Lee Chang-dong ne facilite pas la tâche, évitant constamment tout effet facile ou tout ce qui pourrait apparenter Burning à un film de genre. Austère le plus souvent, séduisant par intermittence, le film marque en tout cas les esprits. Comme la disparition de Haemi, il nous hante durablement.

Black Coal (Bai ri yan huo) – de Diao Yi’nan – 2014

Posté : 9 mars, 2017 @ 8:00 dans * Polars asiatiques, 2010-2019, DIAO Yi'nan | Pas de commentaires »

Black Coal

Un flic dépressif devenu ex-flic alcoolique à la suite d’un bain de sang. Une série de meurtres commis sur plusieurs années. Un mystérieux assassin au patin à glace.

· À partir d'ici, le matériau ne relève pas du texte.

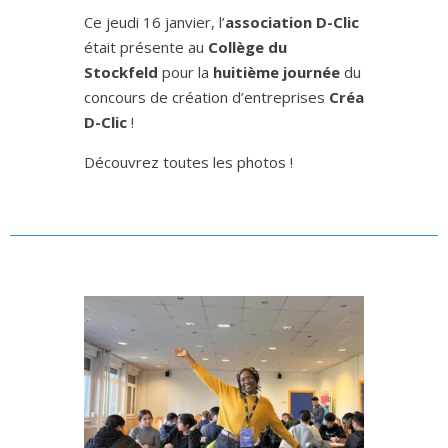
Ce jeudi 16 janvier, l’
association D-Clic
était présente au
Collège du
Stockfeld
pour la
huitième journée
du
concours de création d’entreprises
Créa
D-Clic
!
Découvrez toutes les photos !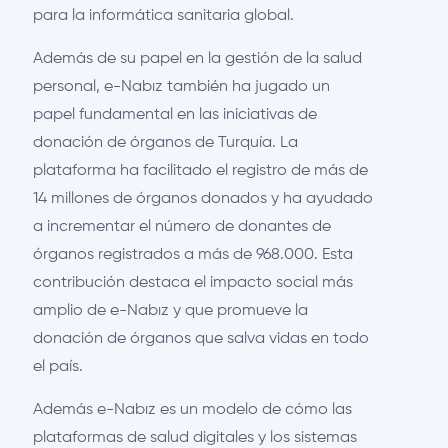
para la informática sanitaria global.
Además de su papel en la gestión de la salud
personal, e-Nabız también ha jugado un
papel fundamental en las iniciativas de
donación de órganos de Turquía. La
plataforma ha facilitado el registro de más de
14 millones de órganos donados y ha ayudado
a incrementar el número de donantes de
órganos registrados a más de 968.000. Esta
contribución destaca el impacto social más
amplio de e-Nabız y que promueve la
donación de órganos que salva vidas en todo
el país.
Además e-Nabız es un modelo de cómo las
plataformas de salud digitales y los sistemas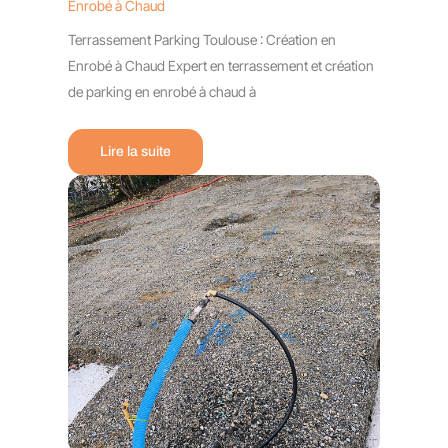
Enrobé à Chaud
Terrassement Parking Toulouse : Création en
Enrobé à Chaud Expert en terrassement et création
de parking en enrobé à chaud à
Lire la suite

Une douce jeune femme au lourd secret… C’est un pur film noir que signe Diao Yi’nan. Et comme dans la grande tradition hollywoodienne du genre, le film noir est à la fois le moyen d’offrir une plongée labyrinthique dans les affres des personnages, et de faire ressentir le poids social d’une époque…

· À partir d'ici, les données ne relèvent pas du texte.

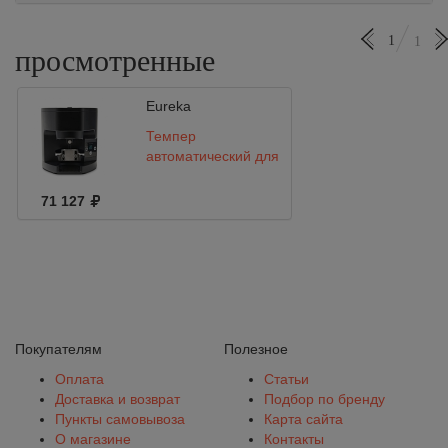
1
1
просмотренные
Eureka
Темпер
автоматический для ATOM Black
71 127
Покупателям
Полезное
Оплата
Статьи
Доставка и возврат
Подбор по бренду
Пункты самовывоза
Карта сайта
О магазине
Контакты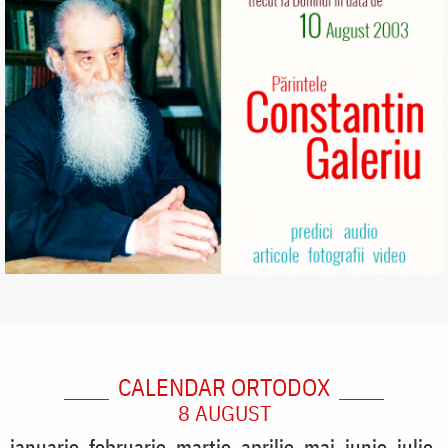
CALENDAR ORTODOX
8 AUGUST
ianuarie
februarie
martie
aprilie
mai
iunie
iulie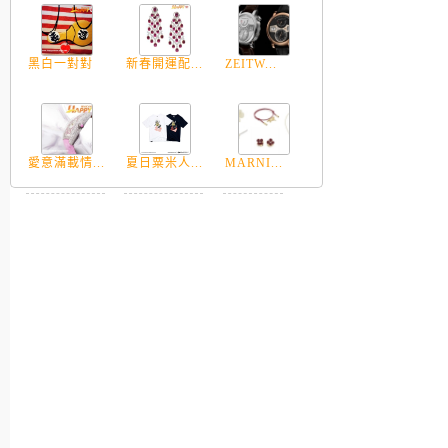
黑白一對對
新春開運配...
ZEITW...
愛意滿載情...
夏日粟米人...
MARNI...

Le moins que l’on puisse dire, c’est que cette époque-là (la Chine d’il y a une dizaine d’années) ne fait pas rêver. Ni les spectateurs, ni les personnages, qui semblent se débattre sans trop y croire dans une vie sans issue heureuse. « Tu crois qu’on peut gagner dans cette vie ? » lance même l’un des flics avec le petit sourire de celui qui a compris.

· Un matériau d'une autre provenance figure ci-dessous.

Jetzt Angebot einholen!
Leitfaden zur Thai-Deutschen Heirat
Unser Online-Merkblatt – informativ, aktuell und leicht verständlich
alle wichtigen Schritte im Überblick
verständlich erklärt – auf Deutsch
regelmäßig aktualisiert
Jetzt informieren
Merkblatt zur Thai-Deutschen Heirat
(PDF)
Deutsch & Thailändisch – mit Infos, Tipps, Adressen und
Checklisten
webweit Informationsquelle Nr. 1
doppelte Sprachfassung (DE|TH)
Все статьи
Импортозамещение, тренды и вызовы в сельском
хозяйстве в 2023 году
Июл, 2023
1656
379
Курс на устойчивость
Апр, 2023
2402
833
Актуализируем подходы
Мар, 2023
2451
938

Le décor lui-même est totalement sinistre : une région grise où le charbon est omniprésent, industrie qui semble faire vivre tant bien que mal, et d’une manière ou d’une autre, la moitié de la population. Un univers où les hommes gesticulent pour se donner l’illusion d’avoir un but (« Je veux faire quelque chose » explique Zhang, l’ex flic obsédé par des meurtres qui le ramènent à une ancienne enquête), et où les femmes ne font plus même mine de croire en quoi que ce soit.

Diao Yi’nan signe un film au rythme lancinant, inconfortable et fascinant. Un film dont les seules couleurs semblent venir des lumières artificielles de la ville, et où la glace semble constamment tout recouvrir. Un film aussi qui privilégie les moments en creux, le cinéaste suivant ses personnages de près, les filmant longuement dans leurs silences, en s’autorisant de grandes et audacieuses ellipses.

Mais il sait aussi, dès les premières scènes, instaurer un climat d’angoisse. Un sentiment d’oppression et de menace qu’il pousse à son paroxysme à chaque explosion de violences, où l’horreur et l’absurde se disputent la vedette. Jusqu’à un final étrange, poétique et magnifique, un « feu d’artifice en plein jour » (c’est d’ailleurs le titre en version originale) qui, sur le fil, semble annoncer la possibilité de sentiments partagés. Une infime lueur d’espoir dans cette atmosphère plombée.